Trois questions à Ronan Sauleau, directeur de l'IETR

Que représentent aujourd'hui les collaborations industrielles dans l'activité de l'IETR ?

Ronan Sauleau : L'IETR a toujours travaillé avec de nombreux partenaires, notamment des industriels ou des agences ; plus de 90 % de nos ressources propres proviennent aujourd'hui de collaborations, via des projets partenariaux ou des contrats bilatéraux avec des entreprises. Plus de 20 % des thèses menées au laboratoire sont des thèses Cifre. Nos partenariats portent sur une multitude de domaines applicatifs et enjeux sociétaux, en lien avec la transformation numérique, et les transitions dans l'environnement, la santé et l'énergie.

Comment la nouvelle halle technologique va-t-elle contribuer à développer les partenariats avec les entreprises ?

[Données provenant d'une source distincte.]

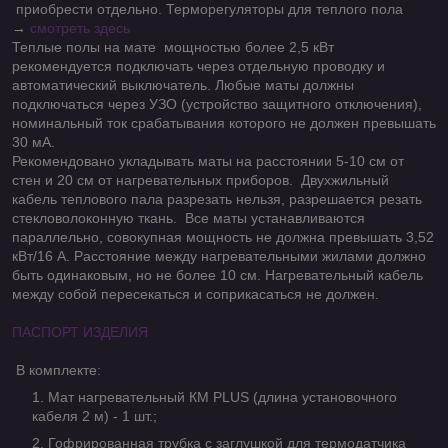
приобрести отдельно. Терморегуляторы для теплого пола
→
смотреть здесь
Теплые полы на мате мощностью более 2,5 кВт
рекомендуется подключать через отдельную проводку и
автоматический выключатель. Любые маты должны
подключаться через УЗО (устройство защитного отключения),
номинальный ток срабатывания которого не должен превышать
30 мА.
Рекомендовано укладывать маты на расстоянии 5-10 см от
стен и 20 см от нагревательных приборов. Двухжильный
кабель теплового пала разрезать нельзя, разрешается резать
стекловолоконную ткань. Все маты устанавливаются
параллельно, совокупная мощность не должна превышать 3,52
кВт/16 А. Расстояние между нагревательными жилами должно
быть одинаковым, но не более 10 см. Нагревательный кабель
между собой пересекаться и соприкасаться не должен.
ПАСПОРТ ИЗДЕЛИЯ
В комплекте:
Мат нагревательный КМ PLUS (длина установочного
кабеля 2 м) - 1 шт.;
Гофрированная трубка с заглушкой для термодатчика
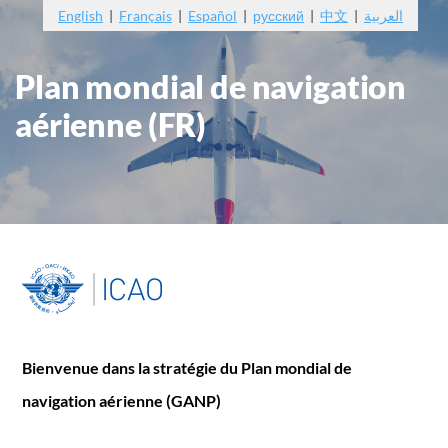
English
|
Français
|
Español
|
русский
|
中文
|
العربية
Plan mondial de navigation
aérienne (FR)
Bienvenue dans la stratégie du Plan mondial de
navigation aérienne (GANP)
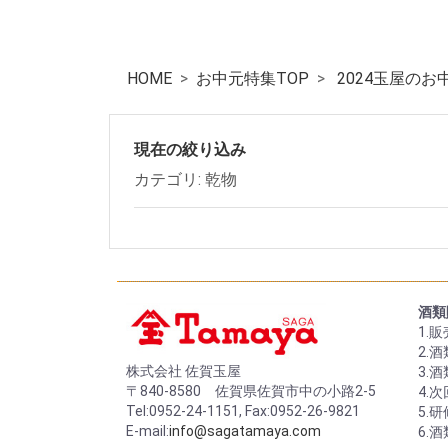
HOME
お中元特集TOP
2024玉屋のお
現在の絞り込み
カテゴリ: 乾物
酒類
1.
2.
株式会社 佐賀玉屋
3.
〒840-8580 佐賀県佐賀市中の小路2-5
4.
Tel:0952-24-1151, Fax:0952-26-9821
5.
E-mail:
info@sagatamaya.com
6.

R.S. : La nouvelle halle technologique de l'IETR représente un investissement global de plus de 9 millions d'euros (dont environ 5,5 millions d'euros d'équipements). Elle est au service des activités de recherche du laboratoire (qu’il s’agisse de projets internes ou collaboratifs) et de la communauté scientifique plus largement. C'est aussi un outil unique et différenciant pour mener des projets avec des partenaires socio-économiques. La halle est par ailleurs un support à la formation de haut niveau, notamment lorsque nous organisons des écoles de printemps, d’été ou d’automne dispensées régulièrement à destination de doctorants et post-doctorants, voire d’industriels. Elle intègre aussi un Fablab qui sera dédié aux systèmes embarqués. Nous allons continuer à développer les collaborations dans les domaines dans lesquels nous sommes déjà très présents, comme les infrastructures numériques terrestres, hertziennes et spatiales, les technologies de la 5G et au-delà, ou encore les applications dans les domaines des mobilités, de la santé, de l’électronique et des systèmes embarqués flexibles ultra basse consommation. Avec la nouvelle halle, nous souhaitons aussi accroître fortement la recherche partenariale dans le secteur de l’observation et du suivi environnemental, notamment dans les capteurs, l'analyse d'images, et la télédétection radar aéroportée et spatiale. La cybersécurité matérielle fait également partie des axes de développement fort du laboratoire. Enfin, l'agriculture de demain est un domaine très prometteur sur lequel l’IETR doit se positionner.

Des évolutions sont-elles déjà prévues pour la nouvelle halle?

R.S. : Nous allons poursuivre l'expansion de nos moyens métrologiques et expérimentaux. Une nouvelle phase de financement sur l'immobilier et sur les équipements scientifiques est d'ores et déjà en cours de préparation. Une augmentation des effectifs dédiés à la halle, qui occupe aujourd'hui sept personnes, est par ailleurs à l'étude. Nous comptons aussi utiliser la halle pour accentuer nos efforts de communication en direction des entreprises : une journée portes ouvertes à l’échelle du laboratoire est envisagée pour 2023. Enfin nous souhaiterions ouvrir nos locaux à des visites de collégiens et de lycéens, afin de leur montrer l'ampleur des développements technologiques dans nos domaines et ainsi répondre au défi de la pénurie d'ingénieurs et techniciens en électronique susciter des vocations pour des métiers en tension, et qui représentent un enjeu de souveraineté nationale.

1 CNRS/Centrale Supélec/Nantes Université/Université de Rennes 1

2 Une chambre anéchoïque est une salle d'expérimentation dont les parois absorbent les ondes sonores ou électromagnétiques. Elle ne produit pas d'écho pouvant perturber les mesures.